Up till now, in Afan Oromo writing system there is absence of research conducted to design a spelling
corrector for correcting misspelling in the writing system. However, rule based Afan Oromo Grammar
Checker was designed in order to form well organized arrangement of words in Afan Oromo sentence
(Tesfaye, 2011). But, this cannot hinder the problem of misspelling in Afan Oromo, since grammar focus
on the construction of the sentence, while this spelling checker focuses on the contexts to check spelling
error at the words level. Therefore, the aim of this research is to design a prototype context based
spellchecking in order to solve the problem of misspelling in the Afan Oromo writing system.
3. Purpose of the Research
The main focus of this study is to design Spelling corrector for word of Afaan Oromo writing
depends on the spelling error patterns of language based on the sequence of words in the
input sentences contextually. The thesis work is to correct especially real word error
happened with noun, place and gender.
The researcher will be collect the data from the different sources and prepare the dictionary and
bigram model for spelling correction. The non-word error candidate generation is based on
calculating the similarity between the misspelled word and list of token in the dictionary,
similarity is measured using the Levenshtein to the dictionary token and ranking accordingly and
for real word error, bigram frequency was used to detect the error and bigram probability was
computed for the correction of misspelled.

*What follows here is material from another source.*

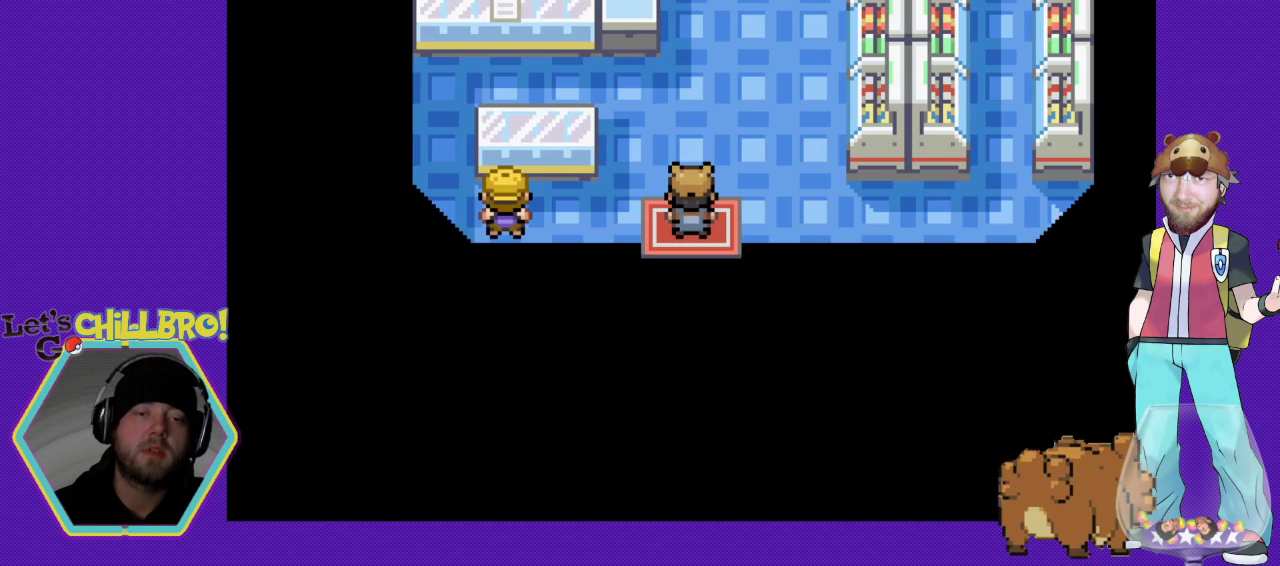
{"buttons": ["DPAD_UP"], "events": [[267, "DPAD_UP", "down"]]}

An error correction algorithm aims at finding candidate corrections for the erroneous word.
Generally, the correction module used for this study was Levenshtein edit distance to correct
non-word and Bigram probability to correct real word.

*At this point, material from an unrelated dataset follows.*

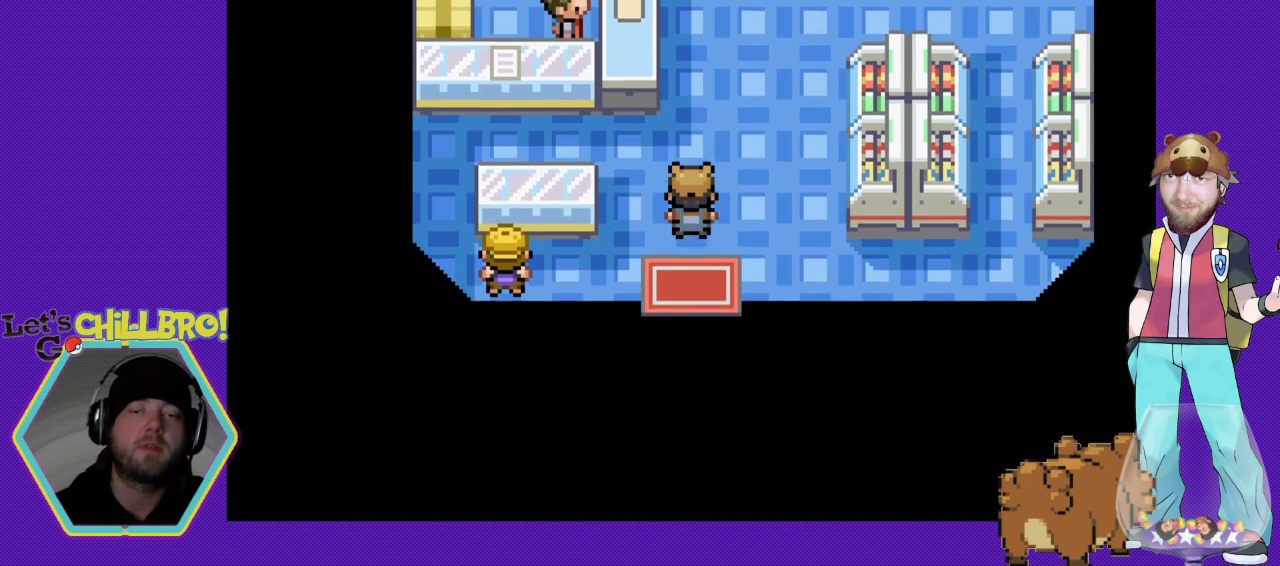
{"buttons": ["DPAD_LEFT"], "events": [[33, "B", "down"], [433, "B", "up"], [433, "DPAD_UP", "up"], [500, "DPAD_LEFT", "down"]]}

The research will be use employed a dictionary-based strategy to associate and detect input
strings in a dictionary, lexicon, corpus, or a combination of lexicons and corpora for the study.
The datasets or lexicon files for the Afan Oromo language compile with the help of linguistic
experts from various genres that contain balanced corpora and/ or lexicon. After collecting
balanced corpora from different ernes and text preprocessing mechanisms will be applied. Here,
text preprocessing, spell checking, and spelling suggestions are the three key aspects.
5. Research Questions
This study answers the following research questions to come up with the solution for the
misspelling problems for the success of context based spelling correction for Afan
Oromo:
After the completion of this thesis the following questions need to be answered:
1. How to handle the errors committed in spelling Afaan Oromoo words?
2. How would dictionary based n-gram approach can be applied to correct misspellings in
Afaan oromoo?
3. To what extent would dictionary based n-gram approach is effective for spelling error
Correction?
6. Reference
[1]. Henok Dawit Danie: Context Based Afaan Oromo Language Spell Checker For Handheld
Device ,June, 2022
[2]C. Patil, R. Rodrigues and R. Ron, "Auto-Spelling Checker using Natural Language Processing,"
Chinmay Patil Xavier Institute of Engineering, Mumbai, Maharashtra, India ,Volume: 07 No 08, Aug,
2020.
[3]T. Debela, “A rule-based Afaan Oromo Grammar Checker,” International Journal of Advanced
Computer Science and Applications, Vol. 2, No. 8, CA ,pp. 126–130 , 2011.